I decided that I was going to do 20 minutes on the stationary bike, then do a few strength machines, then go home. By the time I got all of the first part done, I decided I wanted to try out a treadmill, too. Did another 10 minutes on that. All in all, when I decided I REALLY needed to leave it was 6 PM, and I had been messing with exercise machines for almost two hours. No wonder I ache.
Then I decided to take myself out to dinner on the "strength" of my commitment to exercise. Went to Ruby Tuesdays, but really did well holding it together: Salmon (with florentine sauce, but, oh, well), grilled zucchini, and roasted spaghetti squash, plus (sigh) a couple of their little cheese biscuits. Still, all in all a pretty healthy dinner, with lots of veggies.
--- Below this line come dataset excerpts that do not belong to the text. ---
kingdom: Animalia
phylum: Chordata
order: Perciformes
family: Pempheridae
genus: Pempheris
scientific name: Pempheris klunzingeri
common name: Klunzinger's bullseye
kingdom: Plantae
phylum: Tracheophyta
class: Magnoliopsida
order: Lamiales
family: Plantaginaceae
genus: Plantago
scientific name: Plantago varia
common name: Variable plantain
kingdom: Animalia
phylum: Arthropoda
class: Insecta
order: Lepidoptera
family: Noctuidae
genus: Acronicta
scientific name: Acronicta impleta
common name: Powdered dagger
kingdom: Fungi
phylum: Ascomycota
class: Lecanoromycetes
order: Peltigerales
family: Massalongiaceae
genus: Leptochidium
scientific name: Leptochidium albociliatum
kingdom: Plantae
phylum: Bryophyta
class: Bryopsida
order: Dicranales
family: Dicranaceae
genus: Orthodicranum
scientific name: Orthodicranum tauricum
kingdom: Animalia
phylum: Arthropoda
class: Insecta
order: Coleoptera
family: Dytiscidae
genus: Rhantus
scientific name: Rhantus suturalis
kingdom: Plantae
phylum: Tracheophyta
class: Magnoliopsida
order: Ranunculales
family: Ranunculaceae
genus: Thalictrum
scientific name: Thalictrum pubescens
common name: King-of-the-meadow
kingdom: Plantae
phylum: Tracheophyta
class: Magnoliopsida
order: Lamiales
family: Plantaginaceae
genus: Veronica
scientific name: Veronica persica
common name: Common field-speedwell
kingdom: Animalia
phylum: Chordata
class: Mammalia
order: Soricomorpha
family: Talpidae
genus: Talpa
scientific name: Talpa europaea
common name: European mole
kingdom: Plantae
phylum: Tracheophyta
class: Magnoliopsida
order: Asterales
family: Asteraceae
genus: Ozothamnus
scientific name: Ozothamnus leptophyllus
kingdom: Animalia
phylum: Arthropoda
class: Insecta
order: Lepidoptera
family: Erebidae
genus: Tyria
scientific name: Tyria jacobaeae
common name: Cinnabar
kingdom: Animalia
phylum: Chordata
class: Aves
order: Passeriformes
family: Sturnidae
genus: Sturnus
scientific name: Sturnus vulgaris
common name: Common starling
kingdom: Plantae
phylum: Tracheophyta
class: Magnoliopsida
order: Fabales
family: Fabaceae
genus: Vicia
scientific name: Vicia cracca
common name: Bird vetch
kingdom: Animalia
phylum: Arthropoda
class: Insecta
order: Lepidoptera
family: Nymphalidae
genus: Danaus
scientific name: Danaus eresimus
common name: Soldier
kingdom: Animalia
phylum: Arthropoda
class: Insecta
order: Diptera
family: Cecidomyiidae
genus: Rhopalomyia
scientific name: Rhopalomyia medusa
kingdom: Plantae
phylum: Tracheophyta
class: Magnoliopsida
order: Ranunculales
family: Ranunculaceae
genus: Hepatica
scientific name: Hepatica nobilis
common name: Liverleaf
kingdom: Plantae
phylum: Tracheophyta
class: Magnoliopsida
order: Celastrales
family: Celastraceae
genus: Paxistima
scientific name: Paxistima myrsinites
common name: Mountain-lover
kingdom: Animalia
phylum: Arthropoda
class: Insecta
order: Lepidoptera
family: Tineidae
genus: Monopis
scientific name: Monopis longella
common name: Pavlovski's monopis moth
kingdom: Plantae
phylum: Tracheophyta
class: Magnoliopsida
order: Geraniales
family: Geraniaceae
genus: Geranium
So what is the terrible, horrible problem I've encountered amidst all this glory? I have absolutely no idea how to track all of the strength exercises I did tonight. I not only don't know how long I did them (or how many "reps" if you prefer), I don't remember what any of them were called. And there were different weights that could be attached to them all, and I was playing with some of the heavier ones. How do I record that? Even if I remembered how much on which machine, even if I remembered what that machine was called? Oh, lack-a-day, what shall I do? (Our Heroine now sits weakly, with hand to her brow, in an agony of indecision.)
BTW, I really liked this place, although it doesn't have some of the fancy stuff the others do. I may end up joining here after all.